Strict economy, too, one notes. Look at this washrag, ingeniously made by knitting up the torn-off selvedge discarded from lengths of calico! And these slippers made from linoleum and scraps of strong cloth.
Occasionally women may have felt a little depressed as the conscience-salvers recited the ancient tale of socks with ‘no shape,’ and shirts with ‘neckbands as large as waist-belts.’ It is an immense pity if they were adversely influenced by these remarks, if they allowed the ridicule to diminish their energies.

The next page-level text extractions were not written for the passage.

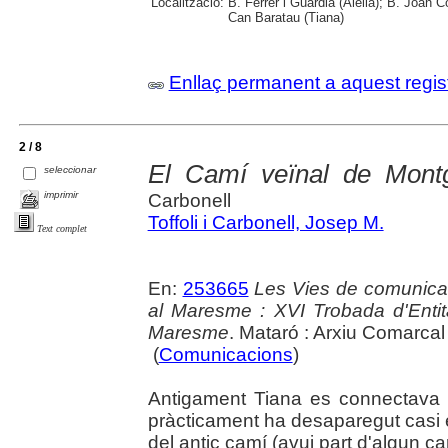
Localització:
B. Ferrer i Guàrdia (Alella); B. Joan 
Can Baratau (Tiana)
Enllaç permanent a aquest regis
2 / 8
El Camí veïnal de Mont
seleccionar
imprimir
Carbonell
Toffoli i Carbonell, Josep M.
Text complet
En:
253665
Les Vies de comunicaci
al Maresme : XVI Trobada d'Enti
Maresme
. Mataró : Arxiu Comarca
(
Comunicacions
)
Antigament Tiana es connectava
pràcticament ha desaparegut casi e
del antic camí (avui part d'algun c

Personally, I have never seen any such imaginary garment as the conscience-salvers love to cite and at which they love to sneer. Among many thousands of shirts, socks, pyjamas and bed-jackets, I have never seen one but was not very well made. Certainly I have never seen one garment of which we have not been able to make excellent use. So all the needlewomen who sew for ‘our boys’ via the Red Cross, can rest assured that they do their ‘bit,’ a bit that is most gratefully appreciated, and they can continue to ply their needle and thread into wool and cotton and flannel, and stitch, stitch, stitch for the boys who have gone forth to fight.
NOTE
The above was written in the autumn of 1915. Since then we have in some branches made less call on the Red Cross. For example, pyjamas and stockings for England cases are drawn from the quartermaster’s stores, but for the many needlework, and the countless little extra comforts which the Red Cross supply, all we nurses, on behalf of the ‘boys,’ are deeply grateful and extremely appreciative.